Segment Start: PASSAGE
A novel gas supply configuration for hydrogen utilization improvement in a multi-stack air-cooling PEMFC system with dead-ended anode

The gas supply configuration would influence the reactant distribution, output performance, and durability of multi-stack proton exchange membrane fuel cells (PEMFCs). However, few researches have been conducted on optimizing the gas supply configuration. In this work, the hydrogen supply systems of two air-cooling PEMFC stacks under dead-ended anode (DEA) mode are connected in parallel and series configuration, and effects of configuration method on the performance, uniformity, and purging characteristics of these PEMFC stacks are studied. The experimental results show that series configuration provides higher power output at the expense of lower fuel utilization in comparison with parallel configuration. The main cause for the voltage degradation of PEMFCs systems under DEA mode is the accumulation of impurity gas in the outlet of PEMFC stack. Therefore, an optimized series gas configuration is proposed by adding a buffer tank and solenoid valves at the outlet of PEMFC system to purge and store the impurity gas. The optimized series configuration extends purging interval from 125 s to 800 s at the current density of 200 mA cm−2 without parasitic power. The fuel utilization has been improved from 97.51% (in series), 98.87% (in parallel) to 99.21% (in optimized series).
Segment End: PASSAGE
Segment Start: DATA FOR REVIEW
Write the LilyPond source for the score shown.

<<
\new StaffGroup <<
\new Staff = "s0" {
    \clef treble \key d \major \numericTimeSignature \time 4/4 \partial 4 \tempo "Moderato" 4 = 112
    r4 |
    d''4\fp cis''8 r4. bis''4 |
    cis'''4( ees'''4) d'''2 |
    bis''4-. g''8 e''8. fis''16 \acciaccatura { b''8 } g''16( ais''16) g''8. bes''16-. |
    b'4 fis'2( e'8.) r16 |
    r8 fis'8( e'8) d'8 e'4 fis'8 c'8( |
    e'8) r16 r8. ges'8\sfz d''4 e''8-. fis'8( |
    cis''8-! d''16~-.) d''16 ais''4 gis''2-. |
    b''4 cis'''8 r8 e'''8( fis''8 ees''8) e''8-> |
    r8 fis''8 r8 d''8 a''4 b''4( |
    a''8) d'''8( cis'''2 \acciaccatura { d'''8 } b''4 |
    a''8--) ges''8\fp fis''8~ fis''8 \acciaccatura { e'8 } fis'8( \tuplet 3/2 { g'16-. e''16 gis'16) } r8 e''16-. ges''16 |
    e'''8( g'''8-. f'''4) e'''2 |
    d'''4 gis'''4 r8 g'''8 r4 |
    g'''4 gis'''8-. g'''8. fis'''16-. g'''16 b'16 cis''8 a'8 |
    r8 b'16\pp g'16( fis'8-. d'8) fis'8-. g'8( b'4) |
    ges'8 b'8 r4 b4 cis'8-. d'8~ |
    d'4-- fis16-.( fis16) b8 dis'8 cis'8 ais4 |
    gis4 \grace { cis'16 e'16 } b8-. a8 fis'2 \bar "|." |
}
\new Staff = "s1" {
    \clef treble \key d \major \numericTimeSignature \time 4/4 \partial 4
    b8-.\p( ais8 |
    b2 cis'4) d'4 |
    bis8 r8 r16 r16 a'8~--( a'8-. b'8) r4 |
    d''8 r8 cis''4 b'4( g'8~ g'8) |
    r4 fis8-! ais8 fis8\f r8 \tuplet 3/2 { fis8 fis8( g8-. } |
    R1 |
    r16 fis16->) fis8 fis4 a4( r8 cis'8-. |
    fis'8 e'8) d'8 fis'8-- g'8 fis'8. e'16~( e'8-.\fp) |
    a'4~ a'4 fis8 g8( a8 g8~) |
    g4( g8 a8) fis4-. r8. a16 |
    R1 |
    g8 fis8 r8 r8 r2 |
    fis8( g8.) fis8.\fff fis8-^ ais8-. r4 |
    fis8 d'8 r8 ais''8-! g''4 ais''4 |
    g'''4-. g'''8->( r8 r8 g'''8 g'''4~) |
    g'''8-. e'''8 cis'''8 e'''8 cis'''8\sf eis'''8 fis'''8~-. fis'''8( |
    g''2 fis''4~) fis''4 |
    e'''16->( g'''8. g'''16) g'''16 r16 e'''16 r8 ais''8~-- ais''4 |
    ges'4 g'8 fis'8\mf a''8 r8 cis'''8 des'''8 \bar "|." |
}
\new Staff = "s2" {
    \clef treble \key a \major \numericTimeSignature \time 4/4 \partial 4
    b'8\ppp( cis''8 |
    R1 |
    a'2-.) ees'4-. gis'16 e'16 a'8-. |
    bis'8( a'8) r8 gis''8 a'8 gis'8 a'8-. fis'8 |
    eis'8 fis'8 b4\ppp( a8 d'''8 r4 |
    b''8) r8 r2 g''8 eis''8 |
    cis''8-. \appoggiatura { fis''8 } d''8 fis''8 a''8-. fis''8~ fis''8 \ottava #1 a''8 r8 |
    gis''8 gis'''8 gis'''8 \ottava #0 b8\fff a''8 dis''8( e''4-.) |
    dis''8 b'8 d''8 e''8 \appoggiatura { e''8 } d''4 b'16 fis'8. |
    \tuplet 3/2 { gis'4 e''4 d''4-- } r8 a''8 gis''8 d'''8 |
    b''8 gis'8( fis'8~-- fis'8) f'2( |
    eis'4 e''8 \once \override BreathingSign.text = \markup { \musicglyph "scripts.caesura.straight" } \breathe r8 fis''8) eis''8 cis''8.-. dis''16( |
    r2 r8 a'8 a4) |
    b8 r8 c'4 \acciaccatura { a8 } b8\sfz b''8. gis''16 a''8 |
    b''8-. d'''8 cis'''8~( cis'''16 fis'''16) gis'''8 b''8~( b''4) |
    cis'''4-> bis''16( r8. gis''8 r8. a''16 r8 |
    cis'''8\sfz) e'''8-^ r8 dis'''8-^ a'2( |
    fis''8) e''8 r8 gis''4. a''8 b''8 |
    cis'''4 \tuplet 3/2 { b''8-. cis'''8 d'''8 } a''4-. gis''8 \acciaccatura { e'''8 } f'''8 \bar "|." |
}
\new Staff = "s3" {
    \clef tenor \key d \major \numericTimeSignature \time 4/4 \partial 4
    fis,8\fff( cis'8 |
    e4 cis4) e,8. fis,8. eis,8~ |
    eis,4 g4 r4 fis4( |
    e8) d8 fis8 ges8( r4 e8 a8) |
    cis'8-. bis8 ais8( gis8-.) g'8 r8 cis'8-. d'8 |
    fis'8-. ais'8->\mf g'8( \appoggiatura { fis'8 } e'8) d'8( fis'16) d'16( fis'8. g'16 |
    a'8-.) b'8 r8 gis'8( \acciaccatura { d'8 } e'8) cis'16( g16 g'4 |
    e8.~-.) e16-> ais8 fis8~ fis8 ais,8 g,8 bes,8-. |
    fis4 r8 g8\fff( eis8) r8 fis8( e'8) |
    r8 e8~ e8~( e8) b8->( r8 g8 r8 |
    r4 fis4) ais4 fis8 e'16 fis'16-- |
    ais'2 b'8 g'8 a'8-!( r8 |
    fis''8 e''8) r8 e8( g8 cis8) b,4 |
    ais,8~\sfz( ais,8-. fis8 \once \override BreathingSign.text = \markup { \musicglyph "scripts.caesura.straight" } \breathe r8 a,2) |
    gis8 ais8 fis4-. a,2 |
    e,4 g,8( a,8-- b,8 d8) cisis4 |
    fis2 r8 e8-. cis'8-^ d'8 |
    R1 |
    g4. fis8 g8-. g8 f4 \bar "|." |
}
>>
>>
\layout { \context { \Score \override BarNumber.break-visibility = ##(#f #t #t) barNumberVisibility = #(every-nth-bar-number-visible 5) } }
Segment End: DATA FOR REVIEW
Please answer these questions from the fuel cell abstract, one answer per line:
1. In which two configurations were the hydrogen supply systems of the two stacks connected?
2. What is the main cause of voltage degradation under dead-ended anode mode?
3. How long is the purging interval with the optimized series configuration at 200 mA cm−2?

| YOUR SOLUTION |
1. Parallel and series.
2. The accumulation of impurity gas in the outlet of the PEMFC stack.
3. 800 s (up from 125 s).